__What to work on__
The full listing below should be repeated exactly.

__Data supplied__

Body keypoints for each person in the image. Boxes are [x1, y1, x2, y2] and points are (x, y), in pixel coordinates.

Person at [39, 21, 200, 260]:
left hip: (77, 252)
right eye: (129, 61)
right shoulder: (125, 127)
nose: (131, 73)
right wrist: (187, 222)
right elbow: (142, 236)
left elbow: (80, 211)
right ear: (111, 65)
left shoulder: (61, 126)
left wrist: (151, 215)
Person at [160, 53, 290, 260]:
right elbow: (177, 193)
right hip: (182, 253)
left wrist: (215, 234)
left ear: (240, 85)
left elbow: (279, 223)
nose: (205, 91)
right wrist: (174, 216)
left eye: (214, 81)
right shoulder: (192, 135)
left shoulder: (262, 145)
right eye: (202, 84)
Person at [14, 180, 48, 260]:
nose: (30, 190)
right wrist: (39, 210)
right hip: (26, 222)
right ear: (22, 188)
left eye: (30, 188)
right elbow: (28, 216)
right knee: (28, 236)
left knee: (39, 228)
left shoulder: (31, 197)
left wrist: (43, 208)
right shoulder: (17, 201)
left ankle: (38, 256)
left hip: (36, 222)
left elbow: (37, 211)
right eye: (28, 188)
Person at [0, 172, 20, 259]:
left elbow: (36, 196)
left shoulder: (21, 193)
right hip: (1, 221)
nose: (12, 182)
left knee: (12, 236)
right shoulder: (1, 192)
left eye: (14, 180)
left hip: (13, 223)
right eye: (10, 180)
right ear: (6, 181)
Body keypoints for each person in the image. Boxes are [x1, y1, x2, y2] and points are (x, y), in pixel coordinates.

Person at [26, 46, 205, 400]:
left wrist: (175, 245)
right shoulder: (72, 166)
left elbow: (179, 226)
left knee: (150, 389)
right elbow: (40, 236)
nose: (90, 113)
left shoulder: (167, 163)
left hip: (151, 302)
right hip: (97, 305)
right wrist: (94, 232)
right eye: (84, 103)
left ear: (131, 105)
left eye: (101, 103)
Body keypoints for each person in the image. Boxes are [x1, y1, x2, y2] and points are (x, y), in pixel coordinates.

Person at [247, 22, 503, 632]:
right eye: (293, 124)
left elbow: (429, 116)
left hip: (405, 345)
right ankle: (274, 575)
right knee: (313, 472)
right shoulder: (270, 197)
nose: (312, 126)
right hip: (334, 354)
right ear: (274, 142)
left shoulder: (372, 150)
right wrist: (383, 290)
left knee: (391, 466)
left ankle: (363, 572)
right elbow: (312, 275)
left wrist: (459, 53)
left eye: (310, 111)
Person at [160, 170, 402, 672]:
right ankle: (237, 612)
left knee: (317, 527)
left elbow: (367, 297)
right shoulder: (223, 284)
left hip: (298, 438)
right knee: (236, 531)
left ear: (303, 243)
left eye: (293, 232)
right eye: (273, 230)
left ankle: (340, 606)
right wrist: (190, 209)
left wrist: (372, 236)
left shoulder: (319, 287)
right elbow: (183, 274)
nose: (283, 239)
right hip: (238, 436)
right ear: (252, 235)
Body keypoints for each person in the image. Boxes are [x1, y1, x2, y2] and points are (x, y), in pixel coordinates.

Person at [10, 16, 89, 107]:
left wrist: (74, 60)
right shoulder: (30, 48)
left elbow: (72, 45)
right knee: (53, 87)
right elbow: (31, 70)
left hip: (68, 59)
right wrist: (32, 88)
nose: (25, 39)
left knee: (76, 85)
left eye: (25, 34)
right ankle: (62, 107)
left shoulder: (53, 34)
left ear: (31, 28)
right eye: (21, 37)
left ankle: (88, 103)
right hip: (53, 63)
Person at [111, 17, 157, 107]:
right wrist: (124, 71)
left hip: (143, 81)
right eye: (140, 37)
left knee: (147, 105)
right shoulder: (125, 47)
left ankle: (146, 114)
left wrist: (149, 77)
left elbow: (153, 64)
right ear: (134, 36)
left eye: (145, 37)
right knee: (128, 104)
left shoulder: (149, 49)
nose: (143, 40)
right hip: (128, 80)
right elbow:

__Response to the exercise__
Body keypoints for each person in the image. Boxes are [x1, y1, x2, y2] and points are (x, y), in pixel coordinates.

Person at [39, 21, 200, 260]:
left hip: (77, 252)
right eye: (129, 61)
right shoulder: (125, 127)
nose: (131, 73)
right wrist: (187, 222)
right elbow: (142, 236)
left elbow: (80, 211)
right ear: (111, 65)
left shoulder: (61, 126)
left wrist: (151, 215)
Person at [160, 53, 290, 260]:
right elbow: (177, 193)
right hip: (182, 253)
left wrist: (215, 234)
left ear: (240, 85)
left elbow: (279, 223)
nose: (205, 91)
right wrist: (174, 216)
left eye: (214, 81)
right shoulder: (192, 135)
left shoulder: (262, 145)
right eye: (202, 84)
Person at [14, 180, 48, 260]:
nose: (30, 190)
right wrist: (39, 210)
right hip: (26, 222)
right ear: (22, 188)
left eye: (30, 188)
right elbow: (28, 216)
right knee: (28, 236)
left knee: (39, 228)
left shoulder: (31, 197)
left wrist: (43, 208)
right shoulder: (17, 201)
left ankle: (38, 256)
left hip: (36, 222)
left elbow: (37, 211)
right eye: (28, 188)
Person at [0, 172, 20, 259]:
left elbow: (36, 196)
left shoulder: (21, 193)
right hip: (1, 221)
nose: (12, 182)
left knee: (12, 236)
right shoulder: (1, 192)
left eye: (14, 180)
left hip: (13, 223)
right eye: (10, 180)
right ear: (6, 181)
Body keypoints for each person in the image. Boxes are [x1, y1, x2, y2] and points are (x, y), in pixel coordinates.

Person at [26, 46, 205, 400]:
left wrist: (175, 245)
right shoulder: (72, 166)
left elbow: (179, 226)
left knee: (150, 389)
right elbow: (40, 236)
nose: (90, 113)
left shoulder: (167, 163)
left hip: (151, 302)
right hip: (97, 305)
right wrist: (94, 232)
right eye: (84, 103)
left ear: (131, 105)
left eye: (101, 103)
Body keypoints for each person in the image. Boxes are [x1, y1, x2, y2] and points are (x, y), in pixel coordinates.

Person at [247, 22, 503, 632]:
right eye: (293, 124)
left elbow: (429, 116)
left hip: (405, 345)
right ankle: (274, 575)
right knee: (313, 472)
right shoulder: (270, 197)
nose: (312, 126)
right hip: (334, 354)
right ear: (274, 142)
left shoulder: (372, 150)
right wrist: (383, 290)
left knee: (391, 466)
left ankle: (363, 572)
right elbow: (312, 275)
left wrist: (459, 53)
left eye: (310, 111)
Person at [160, 170, 402, 672]:
right ankle: (237, 612)
left knee: (317, 527)
left elbow: (367, 297)
right shoulder: (223, 284)
left hip: (298, 438)
right knee: (236, 531)
left ear: (303, 243)
left eye: (293, 232)
right eye: (273, 230)
left ankle: (340, 606)
right wrist: (190, 209)
left wrist: (372, 236)
left shoulder: (319, 287)
right elbow: (183, 274)
nose: (283, 239)
right hip: (238, 436)
right ear: (252, 235)
Body keypoints for each person in the image. Boxes are [x1, y1, x2, y2] and points are (x, y), in pixel coordinates.

Person at [10, 16, 89, 107]:
left wrist: (74, 60)
right shoulder: (30, 48)
left elbow: (72, 45)
right knee: (53, 87)
right elbow: (31, 70)
left hip: (68, 59)
right wrist: (32, 88)
nose: (25, 39)
left knee: (76, 85)
left eye: (25, 34)
right ankle: (62, 107)
left shoulder: (53, 34)
left ear: (31, 28)
right eye: (21, 37)
left ankle: (88, 103)
right hip: (53, 63)
Person at [111, 17, 157, 107]:
right wrist: (124, 71)
left hip: (143, 81)
right eye: (140, 37)
left knee: (147, 105)
right shoulder: (125, 47)
left ankle: (146, 114)
left wrist: (149, 77)
left elbow: (153, 64)
right ear: (134, 36)
left eye: (145, 37)
right knee: (128, 104)
left shoulder: (149, 49)
nose: (143, 40)
right hip: (128, 80)
right elbow:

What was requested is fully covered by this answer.